**What to work on**
Output the full listing exactly.

**Data listing**
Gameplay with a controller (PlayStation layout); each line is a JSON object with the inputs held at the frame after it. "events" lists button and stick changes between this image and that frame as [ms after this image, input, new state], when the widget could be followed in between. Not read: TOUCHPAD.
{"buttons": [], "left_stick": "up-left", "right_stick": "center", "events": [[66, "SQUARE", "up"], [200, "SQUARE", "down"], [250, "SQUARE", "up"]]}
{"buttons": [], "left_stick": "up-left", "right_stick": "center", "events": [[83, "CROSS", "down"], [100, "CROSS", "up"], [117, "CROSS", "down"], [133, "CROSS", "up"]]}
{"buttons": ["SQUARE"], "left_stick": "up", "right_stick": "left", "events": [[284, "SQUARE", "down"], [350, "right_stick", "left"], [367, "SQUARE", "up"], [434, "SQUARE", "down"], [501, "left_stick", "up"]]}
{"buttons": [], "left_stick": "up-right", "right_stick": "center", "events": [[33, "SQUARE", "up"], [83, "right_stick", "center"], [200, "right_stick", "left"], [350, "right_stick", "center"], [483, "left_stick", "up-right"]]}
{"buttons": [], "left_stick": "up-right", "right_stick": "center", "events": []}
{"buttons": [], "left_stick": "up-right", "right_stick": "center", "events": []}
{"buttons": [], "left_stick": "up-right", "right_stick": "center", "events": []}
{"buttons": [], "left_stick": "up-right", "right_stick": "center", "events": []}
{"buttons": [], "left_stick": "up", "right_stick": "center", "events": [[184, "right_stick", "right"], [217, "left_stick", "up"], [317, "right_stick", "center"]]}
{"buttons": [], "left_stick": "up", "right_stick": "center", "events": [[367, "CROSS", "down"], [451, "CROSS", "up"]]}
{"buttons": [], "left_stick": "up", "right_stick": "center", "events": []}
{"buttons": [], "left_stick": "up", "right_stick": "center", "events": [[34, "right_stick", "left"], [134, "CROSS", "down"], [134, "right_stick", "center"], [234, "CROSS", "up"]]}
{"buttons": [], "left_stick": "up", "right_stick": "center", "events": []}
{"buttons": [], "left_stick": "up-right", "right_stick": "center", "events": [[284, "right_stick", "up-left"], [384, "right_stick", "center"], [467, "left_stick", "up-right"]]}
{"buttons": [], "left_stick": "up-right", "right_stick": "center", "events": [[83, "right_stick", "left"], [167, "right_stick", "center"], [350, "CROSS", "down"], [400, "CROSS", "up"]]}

**Written response**
Gameplay with a controller (PlayStation layout); each line is a JSON object with the inputs held at the frame after it. "events" lists button and stick changes between this image and that frame as [ms after this image, input, new state], when the widget could be followed in between. Not read: TOUCHPAD.
{"buttons": [], "left_stick": "up-left", "right_stick": "center", "events": [[66, "SQUARE", "up"], [200, "SQUARE", "down"], [250, "SQUARE", "up"]]}
{"buttons": [], "left_stick": "up-left", "right_stick": "center", "events": [[83, "CROSS", "down"], [100, "CROSS", "up"], [117, "CROSS", "down"], [133, "CROSS", "up"]]}
{"buttons": ["SQUARE"], "left_stick": "up", "right_stick": "left", "events": [[284, "SQUARE", "down"], [350, "right_stick", "left"], [367, "SQUARE", "up"], [434, "SQUARE", "down"], [501, "left_stick", "up"]]}
{"buttons": [], "left_stick": "up-right", "right_stick": "center", "events": [[33, "SQUARE", "up"], [83, "right_stick", "center"], [200, "right_stick", "left"], [350, "right_stick", "center"], [483, "left_stick", "up-right"]]}
{"buttons": [], "left_stick": "up-right", "right_stick": "center", "events": []}
{"buttons": [], "left_stick": "up-right", "right_stick": "center", "events": []}
{"buttons": [], "left_stick": "up-right", "right_stick": "center", "events": []}
{"buttons": [], "left_stick": "up-right", "right_stick": "center", "events": []}
{"buttons": [], "left_stick": "up", "right_stick": "center", "events": [[184, "right_stick", "right"], [217, "left_stick", "up"], [317, "right_stick", "center"]]}
{"buttons": [], "left_stick": "up", "right_stick": "center", "events": [[367, "CROSS", "down"], [451, "CROSS", "up"]]}
{"buttons": [], "left_stick": "up", "right_stick": "center", "events": []}
{"buttons": [], "left_stick": "up", "right_stick": "center", "events": [[34, "right_stick", "left"], [134, "CROSS", "down"], [134, "right_stick", "center"], [234, "CROSS", "up"]]}
{"buttons": [], "left_stick": "up", "right_stick": "center", "events": []}
{"buttons": [], "left_stick": "up-right", "right_stick": "center", "events": [[284, "right_stick", "up-left"], [384, "right_stick", "center"], [467, "left_stick", "up-right"]]}
{"buttons": [], "left_stick": "up-right", "right_stick": "center", "events": [[83, "right_stick", "left"], [167, "right_stick", "center"], [350, "CROSS", "down"], [400, "CROSS", "up"]]}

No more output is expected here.